Body or hand keypoint data:
>>>

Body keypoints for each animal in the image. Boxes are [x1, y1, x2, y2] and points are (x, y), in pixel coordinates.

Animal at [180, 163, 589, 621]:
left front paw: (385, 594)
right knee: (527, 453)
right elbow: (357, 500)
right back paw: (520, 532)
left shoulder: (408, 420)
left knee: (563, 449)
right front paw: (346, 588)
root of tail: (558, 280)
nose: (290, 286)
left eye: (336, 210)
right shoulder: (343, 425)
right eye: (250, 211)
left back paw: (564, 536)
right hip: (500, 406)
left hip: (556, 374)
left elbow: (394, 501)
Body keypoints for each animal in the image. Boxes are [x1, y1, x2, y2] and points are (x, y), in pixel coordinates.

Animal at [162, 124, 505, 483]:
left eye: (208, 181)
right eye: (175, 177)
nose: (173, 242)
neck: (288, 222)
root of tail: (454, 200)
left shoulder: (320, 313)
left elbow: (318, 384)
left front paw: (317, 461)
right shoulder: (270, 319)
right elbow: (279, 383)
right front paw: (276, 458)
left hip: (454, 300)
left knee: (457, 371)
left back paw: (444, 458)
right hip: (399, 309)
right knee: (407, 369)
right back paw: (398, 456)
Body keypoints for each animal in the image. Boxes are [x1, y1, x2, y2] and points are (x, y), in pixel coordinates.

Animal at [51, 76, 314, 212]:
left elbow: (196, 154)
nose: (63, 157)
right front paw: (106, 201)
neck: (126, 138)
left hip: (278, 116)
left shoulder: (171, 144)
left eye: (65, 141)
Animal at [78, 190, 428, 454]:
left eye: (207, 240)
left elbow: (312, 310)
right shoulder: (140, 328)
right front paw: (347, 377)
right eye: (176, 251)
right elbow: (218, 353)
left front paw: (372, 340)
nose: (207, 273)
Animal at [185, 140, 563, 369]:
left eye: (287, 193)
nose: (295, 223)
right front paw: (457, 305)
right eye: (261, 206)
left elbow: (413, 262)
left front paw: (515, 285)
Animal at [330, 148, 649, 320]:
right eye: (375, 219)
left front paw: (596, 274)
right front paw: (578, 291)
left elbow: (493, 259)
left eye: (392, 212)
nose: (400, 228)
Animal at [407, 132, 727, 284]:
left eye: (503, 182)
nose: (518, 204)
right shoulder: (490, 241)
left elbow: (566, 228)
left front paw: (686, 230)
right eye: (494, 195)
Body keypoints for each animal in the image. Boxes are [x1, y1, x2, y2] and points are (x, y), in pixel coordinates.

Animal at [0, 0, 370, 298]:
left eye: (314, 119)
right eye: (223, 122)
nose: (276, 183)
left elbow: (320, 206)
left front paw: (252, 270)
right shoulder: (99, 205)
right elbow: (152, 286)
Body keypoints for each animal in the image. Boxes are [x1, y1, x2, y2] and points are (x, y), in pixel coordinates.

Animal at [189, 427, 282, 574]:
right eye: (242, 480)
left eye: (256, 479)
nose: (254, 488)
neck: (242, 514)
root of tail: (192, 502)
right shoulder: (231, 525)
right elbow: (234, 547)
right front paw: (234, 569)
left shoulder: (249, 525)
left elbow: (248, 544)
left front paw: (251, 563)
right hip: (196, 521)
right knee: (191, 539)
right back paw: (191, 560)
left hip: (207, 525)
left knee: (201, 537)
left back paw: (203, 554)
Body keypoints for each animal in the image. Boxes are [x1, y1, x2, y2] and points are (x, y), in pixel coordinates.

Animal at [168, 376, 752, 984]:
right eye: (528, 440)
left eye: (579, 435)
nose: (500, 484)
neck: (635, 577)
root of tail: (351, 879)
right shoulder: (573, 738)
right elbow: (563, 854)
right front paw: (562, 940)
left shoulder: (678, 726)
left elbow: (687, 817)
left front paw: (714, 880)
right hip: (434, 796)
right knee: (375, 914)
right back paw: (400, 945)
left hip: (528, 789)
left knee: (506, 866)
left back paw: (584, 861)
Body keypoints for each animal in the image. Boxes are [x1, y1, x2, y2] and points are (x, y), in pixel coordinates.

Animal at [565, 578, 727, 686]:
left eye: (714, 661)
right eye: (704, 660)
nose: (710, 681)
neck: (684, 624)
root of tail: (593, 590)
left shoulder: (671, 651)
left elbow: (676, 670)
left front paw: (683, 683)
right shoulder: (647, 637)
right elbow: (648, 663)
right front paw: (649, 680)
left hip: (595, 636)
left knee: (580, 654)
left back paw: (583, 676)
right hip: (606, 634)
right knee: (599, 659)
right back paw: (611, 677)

<<<

What you have to do: Could every entry be given again exactly, with no line skipped?

Answer area:
Body keypoints for each animal in the image. Boxes are [x1, y1, x2, y2] and points are (x, y), in pixel coordinates.

Animal at [180, 163, 589, 621]:
left front paw: (385, 594)
right knee: (527, 453)
right elbow: (357, 500)
right back paw: (520, 532)
left shoulder: (408, 420)
left knee: (563, 449)
right front paw: (346, 588)
root of tail: (558, 280)
nose: (290, 286)
left eye: (336, 210)
right shoulder: (343, 425)
right eye: (250, 211)
left back paw: (564, 536)
right hip: (500, 406)
left hip: (556, 374)
left elbow: (394, 501)
Body keypoints for each animal in the image. Boxes are [x1, y1, x2, y2] and points are (x, y), in pixel coordinates.

Animal at [162, 124, 505, 483]:
left eye: (208, 181)
right eye: (175, 177)
nose: (173, 242)
neck: (288, 222)
root of tail: (454, 200)
left shoulder: (320, 313)
left elbow: (318, 384)
left front paw: (317, 461)
right shoulder: (270, 319)
right elbow: (279, 383)
right front paw: (276, 458)
left hip: (454, 300)
left knee: (457, 371)
left back paw: (444, 458)
right hip: (399, 309)
right knee: (407, 369)
right back paw: (398, 456)
Body keypoints for each animal in the image. Boxes are [x1, y1, x2, y2] and points are (x, y), in pixel coordinates.

Animal at [51, 76, 314, 212]:
left elbow: (196, 154)
nose: (63, 157)
right front paw: (106, 201)
neck: (126, 138)
left hip: (278, 116)
left shoulder: (171, 144)
left eye: (65, 141)
Animal at [78, 190, 428, 454]:
left eye: (207, 240)
left elbow: (312, 310)
right shoulder: (140, 328)
right front paw: (347, 377)
right eye: (176, 251)
right elbow: (218, 353)
left front paw: (372, 340)
nose: (207, 273)
Animal at [185, 140, 563, 369]:
left eye: (287, 193)
nose: (295, 223)
right front paw: (457, 305)
right eye: (261, 206)
left elbow: (413, 262)
left front paw: (515, 285)
Animal at [330, 148, 649, 320]:
right eye: (375, 219)
left front paw: (596, 274)
right front paw: (578, 291)
left elbow: (493, 259)
left eye: (392, 212)
nose: (400, 228)
Animal at [407, 132, 727, 284]:
left eye: (503, 182)
nose: (518, 204)
right shoulder: (490, 241)
left elbow: (566, 228)
left front paw: (686, 230)
right eye: (494, 195)
Body keypoints for each animal in the image. Boxes are [x1, y1, x2, y2] and points are (x, y), in pixel coordinates.

Animal at [0, 0, 370, 298]:
left eye: (314, 119)
right eye: (223, 122)
nose: (276, 183)
left elbow: (320, 206)
left front paw: (252, 270)
right shoulder: (99, 205)
right elbow: (152, 286)
Body keypoints for each animal in the image. Boxes are [x1, y1, x2, y2] and points are (x, y), in pixel coordinates.

Animal at [189, 427, 282, 574]:
right eye: (242, 480)
left eye: (256, 479)
nose: (254, 488)
neck: (242, 514)
root of tail: (192, 502)
right shoulder: (231, 525)
right elbow: (234, 547)
right front paw: (234, 569)
left shoulder: (249, 525)
left elbow: (248, 544)
left front paw: (251, 563)
right hip: (196, 521)
right knee: (191, 539)
right back paw: (191, 560)
left hip: (207, 525)
left knee: (201, 537)
left back paw: (203, 554)
Body keypoints for each animal in the image. Boxes are [x1, y1, x2, y2] and points are (x, y), in pixel coordinates.

Animal at [168, 376, 752, 984]:
right eye: (528, 440)
left eye: (579, 435)
nose: (500, 484)
neck: (635, 577)
root of tail: (351, 879)
right shoulder: (573, 738)
right elbow: (563, 854)
right front paw: (562, 940)
left shoulder: (678, 726)
left elbow: (687, 817)
left front paw: (714, 880)
right hip: (434, 796)
right knee: (375, 914)
right back paw: (400, 945)
left hip: (528, 789)
left knee: (506, 866)
left back paw: (584, 861)
Body keypoints for each animal in the image. Boxes are [x1, y1, x2, y2] and points are (x, y), in pixel coordinates.

Animal at [565, 578, 727, 686]:
left eye: (714, 661)
right eye: (704, 660)
nose: (710, 681)
neck: (684, 624)
root of tail: (593, 590)
left shoulder: (671, 651)
left elbow: (676, 670)
left front paw: (683, 683)
right shoulder: (647, 637)
right elbow: (648, 663)
right front paw: (649, 680)
left hip: (595, 636)
left knee: (580, 654)
left back paw: (583, 676)
right hip: (606, 634)
right knee: (599, 659)
right back paw: (611, 677)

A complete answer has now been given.